* _Task goal_: Update the material by replacing "lens entry" with "calibration entry" and leaving everything else unchanged, then give it again without the pictures.

* _Available data_:
*** Block opens ***

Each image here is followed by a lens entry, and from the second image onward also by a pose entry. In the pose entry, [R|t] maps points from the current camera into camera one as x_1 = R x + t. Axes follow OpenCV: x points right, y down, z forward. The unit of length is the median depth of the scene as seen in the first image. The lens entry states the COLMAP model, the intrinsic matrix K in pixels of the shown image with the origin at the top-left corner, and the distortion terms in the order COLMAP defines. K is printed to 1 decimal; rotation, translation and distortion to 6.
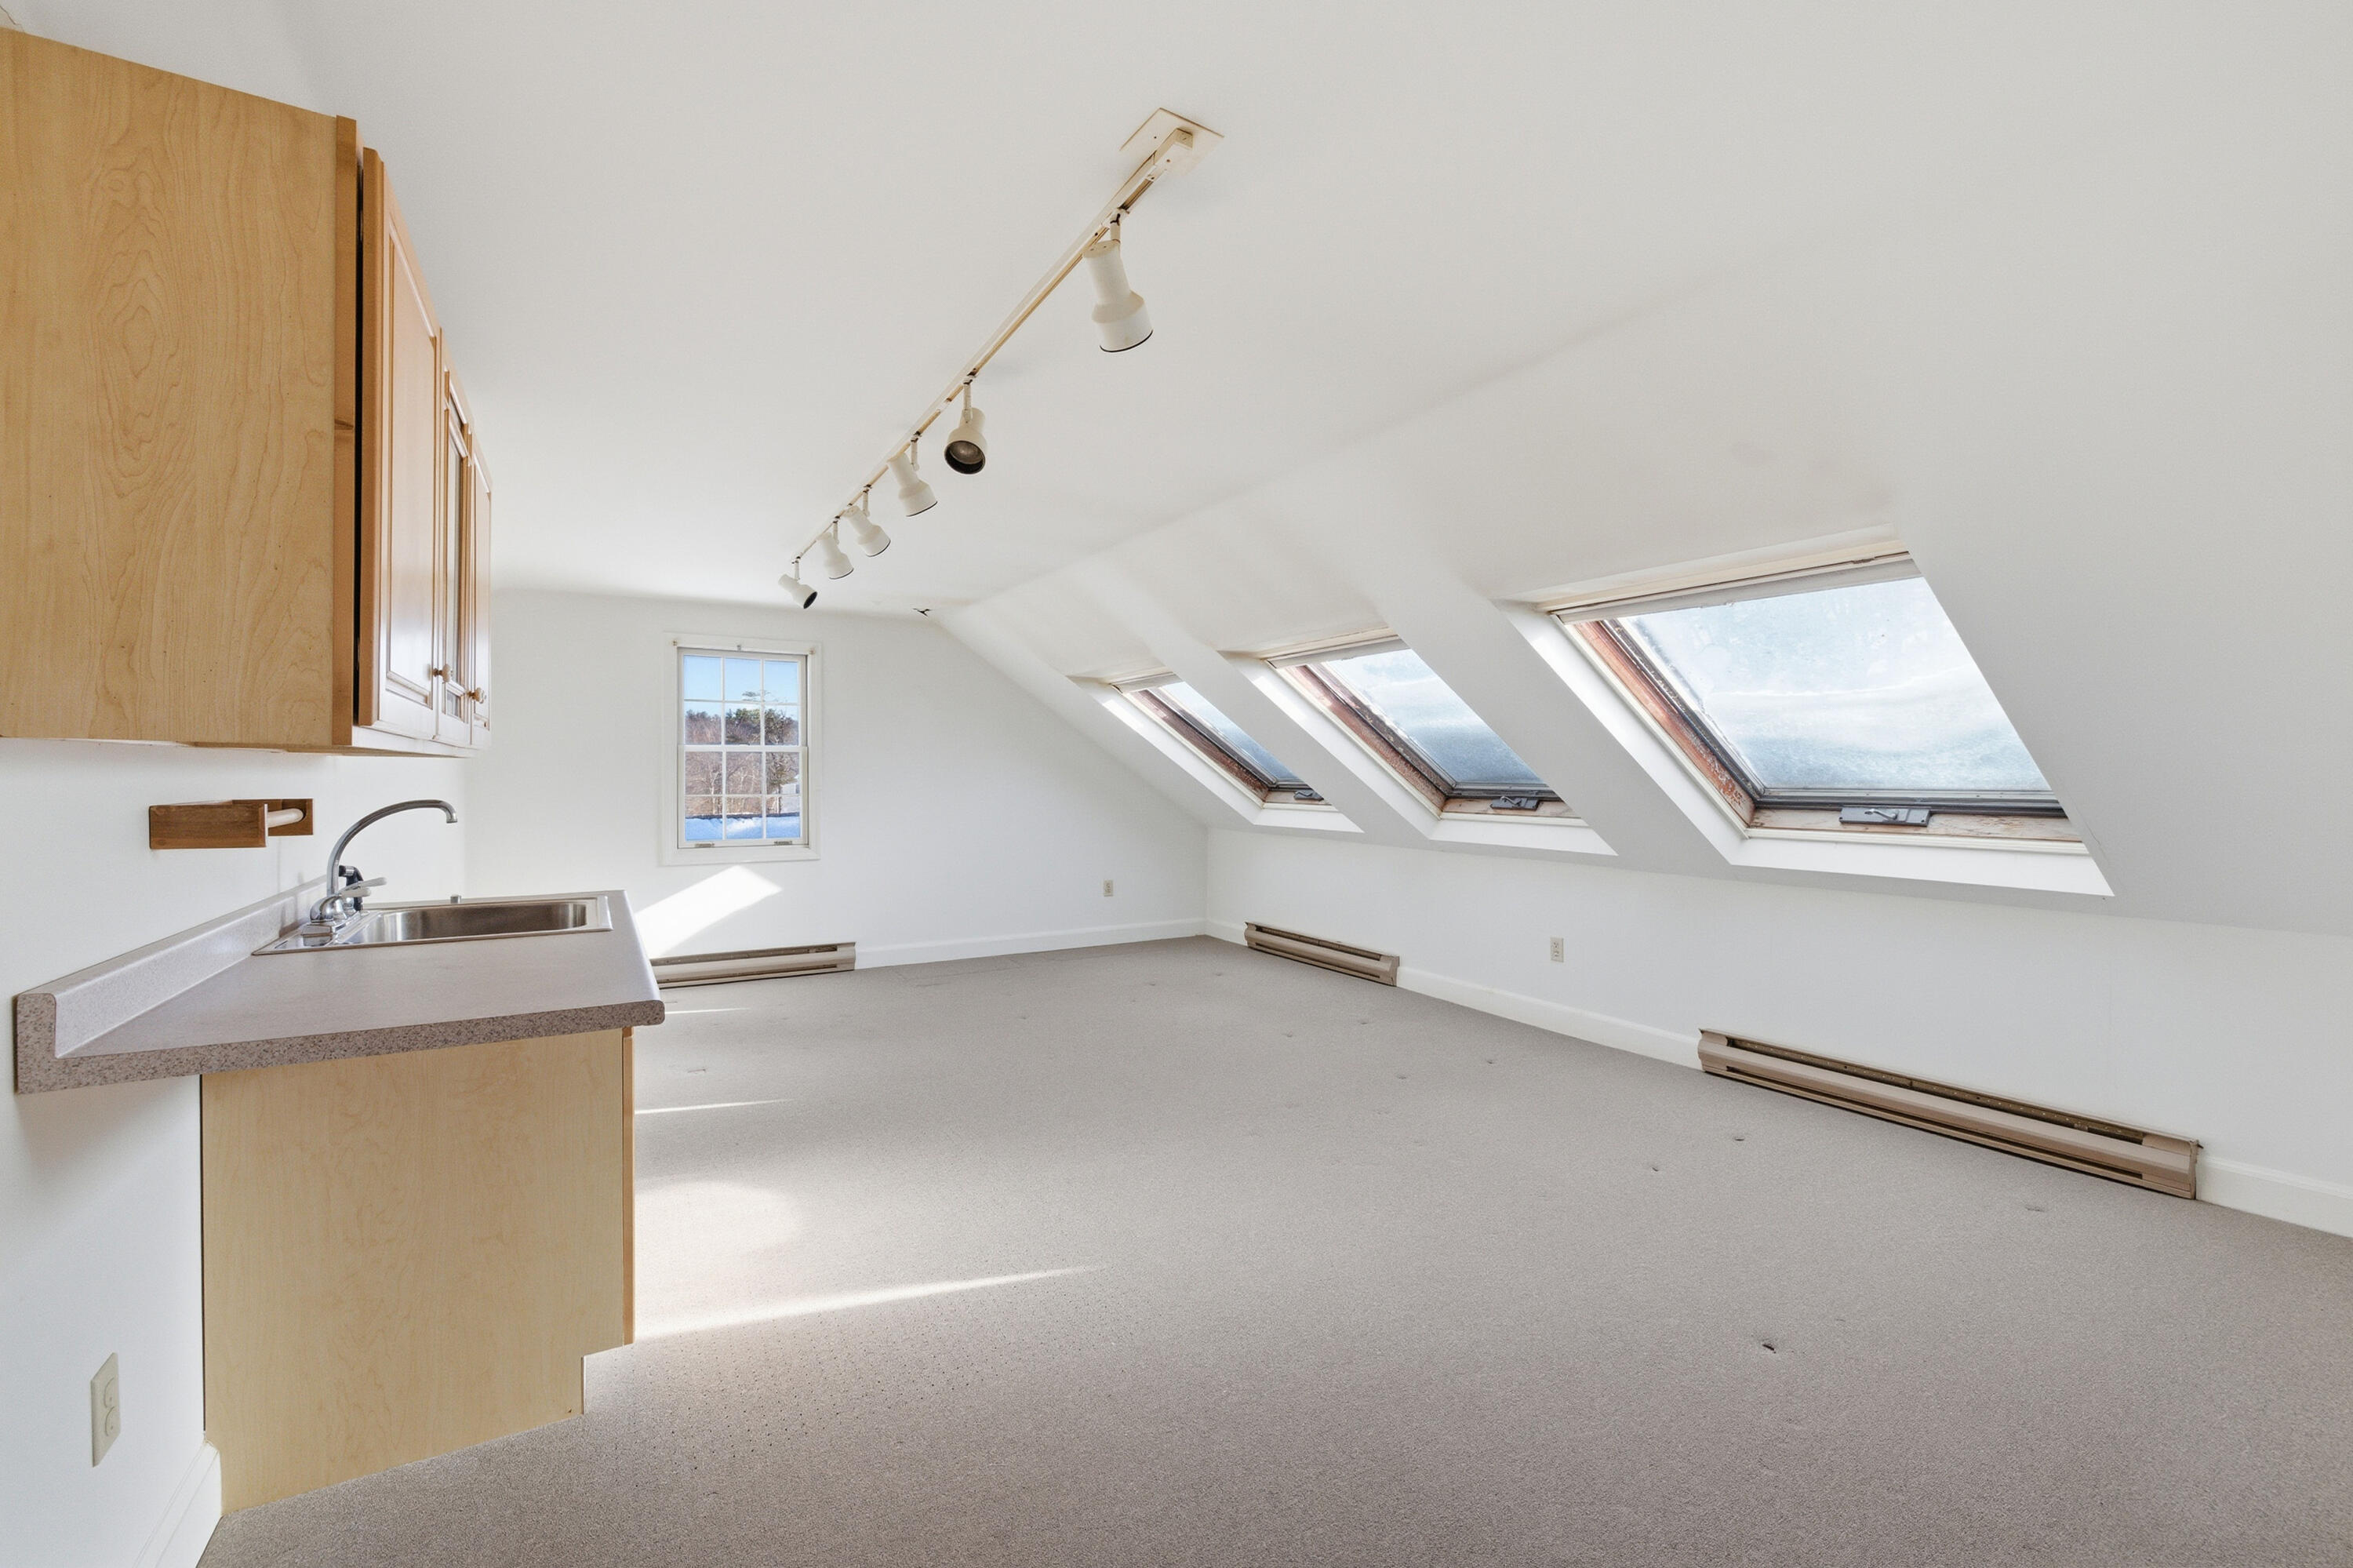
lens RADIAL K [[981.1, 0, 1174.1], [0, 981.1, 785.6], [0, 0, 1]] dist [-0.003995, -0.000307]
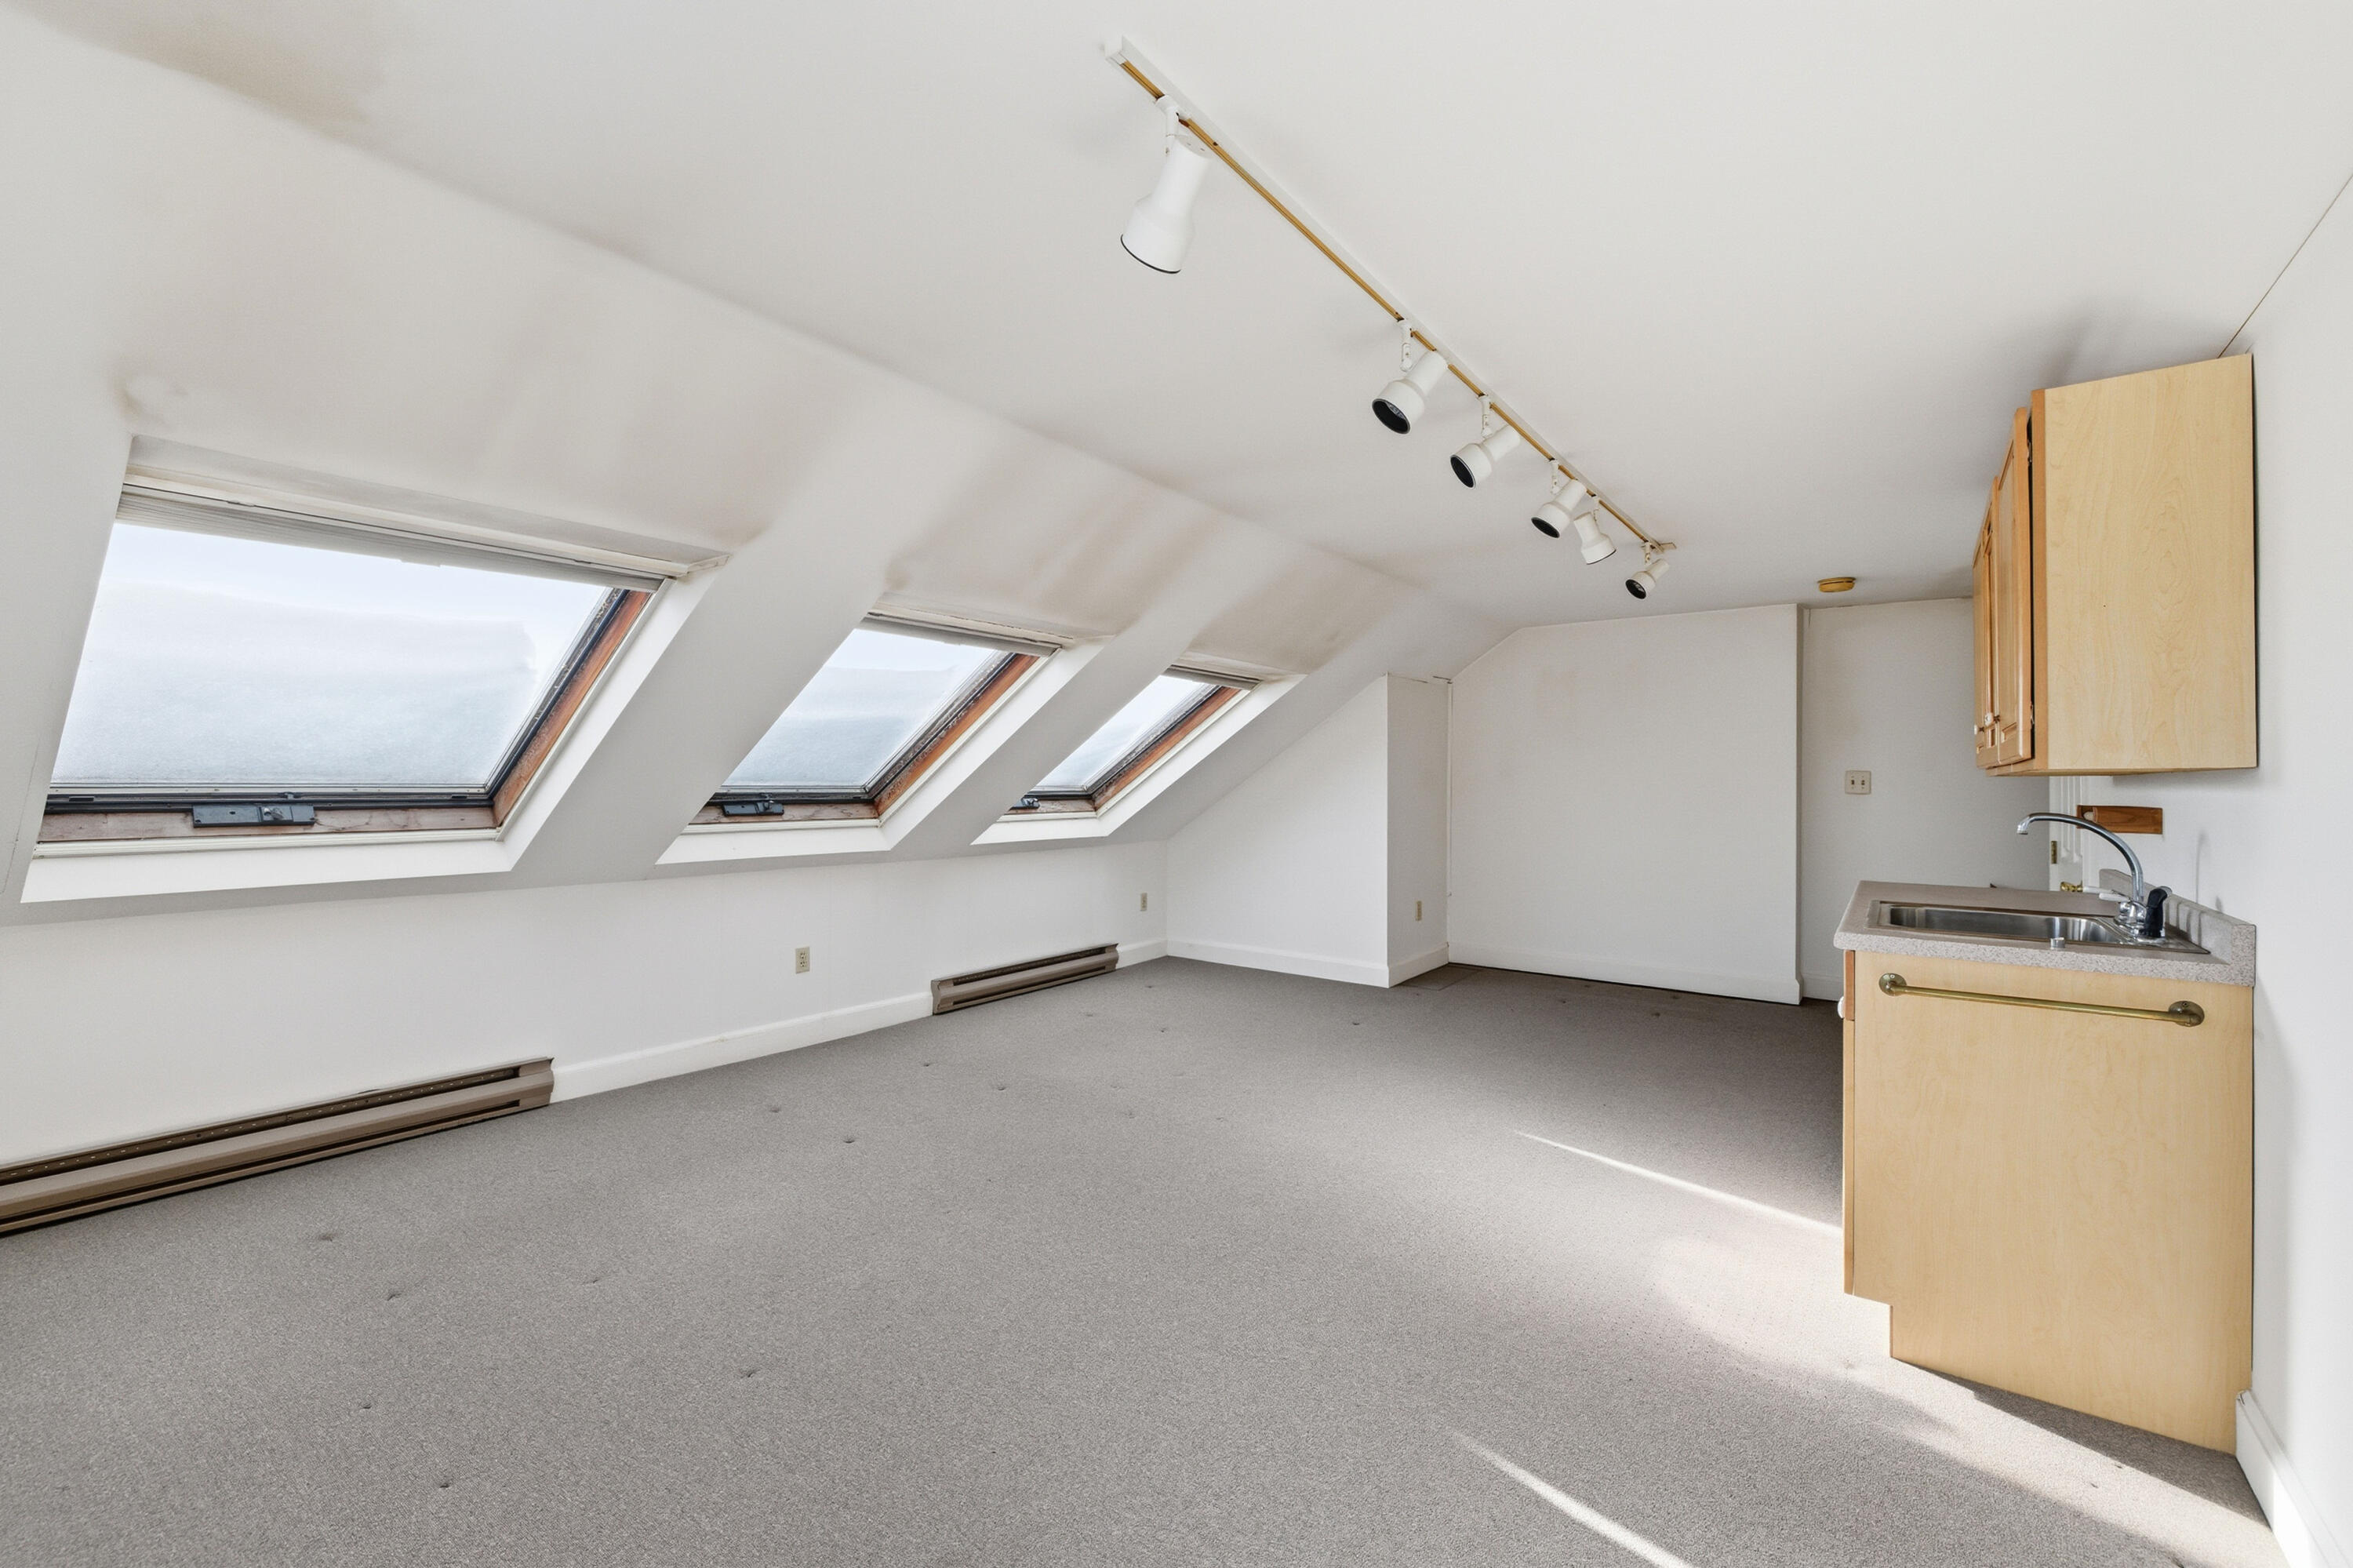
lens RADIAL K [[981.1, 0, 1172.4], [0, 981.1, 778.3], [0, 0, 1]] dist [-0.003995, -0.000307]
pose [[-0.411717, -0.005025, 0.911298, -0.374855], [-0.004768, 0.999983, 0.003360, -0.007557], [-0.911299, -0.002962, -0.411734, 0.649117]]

*** Block closes ***

* _Exercise solution_:
Each image here is followed by a calibration entry, and from the second image onward also by a pose entry. In the pose entry, [R|t] maps points from the current camera into camera one as x_1 = R x + t. Axes follow OpenCV: x points right, y down, z forward. The unit of length is the median depth of the scene as seen in the first image. The calibration entry states the COLMAP model, the intrinsic matrix K in pixels of the shown image with the origin at the top-left corner, and the distortion terms in the order COLMAP defines. K is printed to 1 decimal; rotation, translation and distortion to 6.
lens RADIAL K [[981.1, 0, 1174.1], [0, 981.1, 785.6], [0, 0, 1]] dist [-0.003995, -0.000307]
lens RADIAL K [[981.1, 0, 1172.4], [0, 981.1, 778.3], [0, 0, 1]] dist [-0.003995, -0.000307]
pose [[-0.411717, -0.005025, 0.911298, -0.374855], [-0.004768, 0.999983, 0.003360, -0.007557], [-0.911299, -0.002962, -0.411734, 0.649117]]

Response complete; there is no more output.